Una vez más, la oración intercesora demuestra su eficacia. Como en el hogar de Iván, la paz ha vuelto al de la familia Rivera. ¡Enhorabuena!
Transcribo de la Internet la siguiente historia que Graciela Lelli me hizo llegar, precisamente, el día 8:
Una pequeña niña va a su habitación, toma un frasco que mantiene guardado en el closet, le quita la tapa y esparce su contenido en el suelo. Con todo cuidado lo cuenta una, dos, tres veces. Quiere estar segura de cuánto dinero tiene en ese frasco. Luego regresa las monedas a su lugar, coloca la tapa de nuevo y sale sigilosamente por la puerta trasera de su casa llevando el frasco muy apegado a su cuerpecito. Camina seis cuadras hasta la farmacia, entra y espera a que el farmacéutico la atienda. Pero él está muy ocupado en ese momento. La niña trata de hacer notar su presencia haciendo ruido con sus zapatos en el piso. Nada. Se aclara la garganta lo más fuerte que puede. Nada. Finalmente saca del frasco una moneda de 25 centavos y con ella golpea sobre la superficie de cristal del mostrador. ¡Es suficiente! «¿Qué es lo que quieres?», le pregunta el farmacéutico un poco molesto, «¿no ves que estoy hablando con este señor? Él es mi hermano que ha venido de Chicago y a quien no había visto en años». «Es que yo también tengo un hermano y quiero hablarle de él. Por eso he venido» contesta la niña con una voz suave pero resuelta. Hace una pausa y prosigue:
«Mi hermano, señor, está muy enfermo. Y he venido a comprar un milagro para él». «¿Qué has dicho?» le pregunta el farmacéutico, sorprendido. «¿Un milagro has dicho? ¿Vienes a comprar un milagro?» «Es que algo muy malo le está creciendo en la cabeza a Andrés, que así se llama mi hermano.
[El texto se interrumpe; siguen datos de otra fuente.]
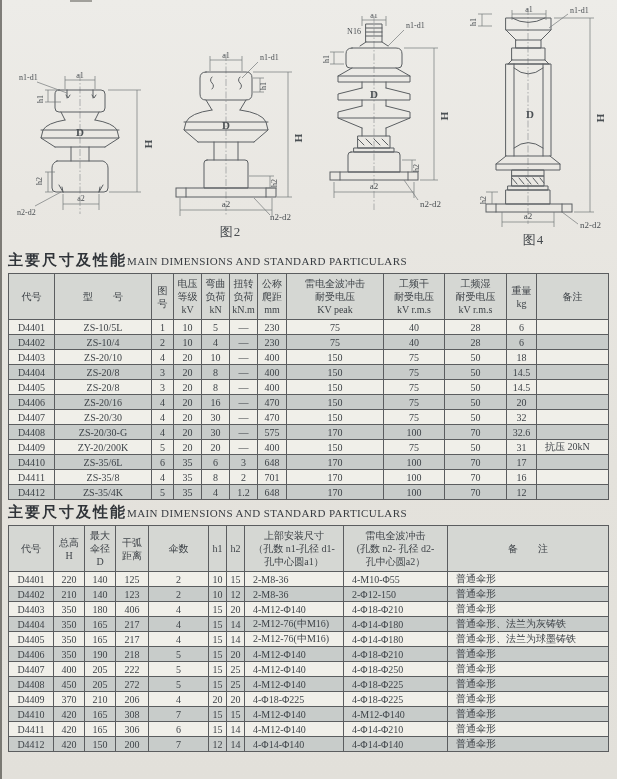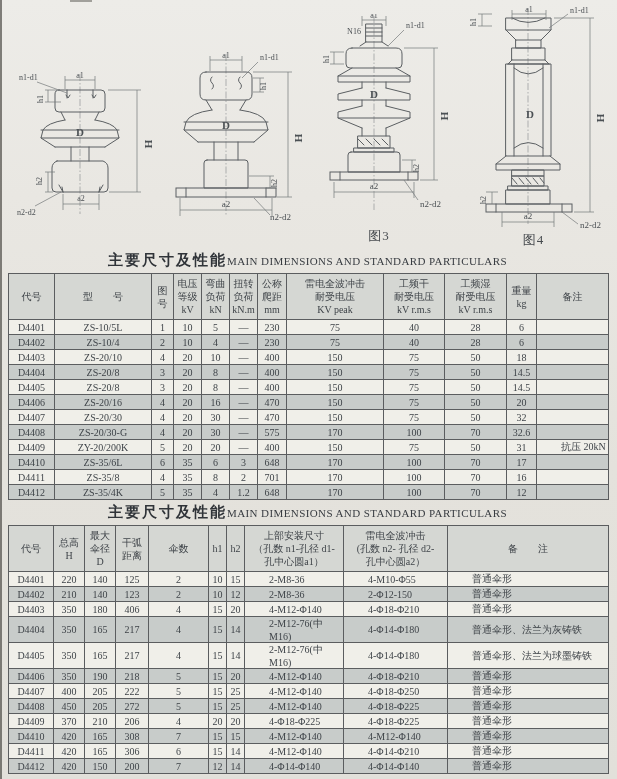"图2" div.caption { html: none -> <div>图2</div> }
Mi papá dice que solo un milagro puede salvarlo, por eso quiero saber cuánto cuesta un milagro para comprarlo». «Aquí no vendemos milagros, chiquita. Lo siento. No puedo ayudarte». El farmacéutico ha suavizado la voz. «Señor», insiste la pequeña, «tengo dinero para pagarle. Si no es suficiente, conseguiré lo que falte. Solo dígame cuánto cuesta».
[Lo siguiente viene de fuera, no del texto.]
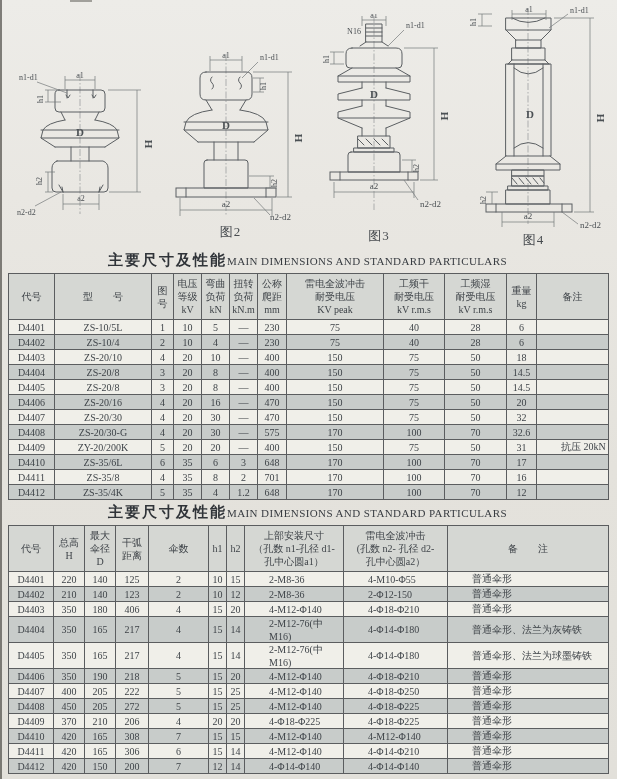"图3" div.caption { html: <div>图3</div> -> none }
El hermano del farmacéutico, que ha seguido en silencio el diálogo interviene para preguntarle a la niña, «¿Qué clase de milagro necesita tu hermano?» «No sé, señor. Yo solo sé que está muy enfermo y mi papá dice que se necesita un milagro para que se sane. Mi mamá habló de una operación pero mi papá no puede pagarla, por eso quiero usar mi dinero para comprar ese milagro». «¿Cuánto tienes?» «Un dólar con once centavos, señor. Es todo el dinero que tengo, pero puedo conseguir más si es necesario». «Bueno, qué coincidencia» dice el hombre, sonriendo. «Un dólar y once centavos: el precio exacto de un milagro para tu hermanito. Yo veré cómo conseguimos ese milagro con este dinero». Toma las monedas en una mano y con la otra sostiene la manita enguantada de la niña mientras le dice: «Llévame a donde vives. Quiero ver a tu hermano y conocer a tus padres».
Aquel hombre era el Dr. Carlton Armstrong, un médico especializado en neurocirugía. Operó al niño gratuitamente consiguiendo además que la estada del niño en el hospital no tuviera ningún costo para la familia.
Los padres de la niña, que no habían conocido los detalles relacionados con su visita a la farmacia ni que había ofrecido todo lo que tenía se preguntaban cuánto pudo haber costado esa intervención quirúrgica. Al escucharlos, la niña sonrió. Ella sabía exactamente cuánto había costado ese milagro: un dólar con once centavos más una buena dosis de fe. En nuestras vidas nunca sabemos cuántos milagros vamos a necesitar.
Un milagro no es la suspensión de una ley natural sino la implementación de una ley superior. Y para que esto ocurra, bastan un dólar y once centavos complementados con una fe sencilla y mucha oración, como la que acompañó a Iván hace unos años y a Diego, hace unos días.
Los milagros siguen ocurriendo, aunque usted no lo crea.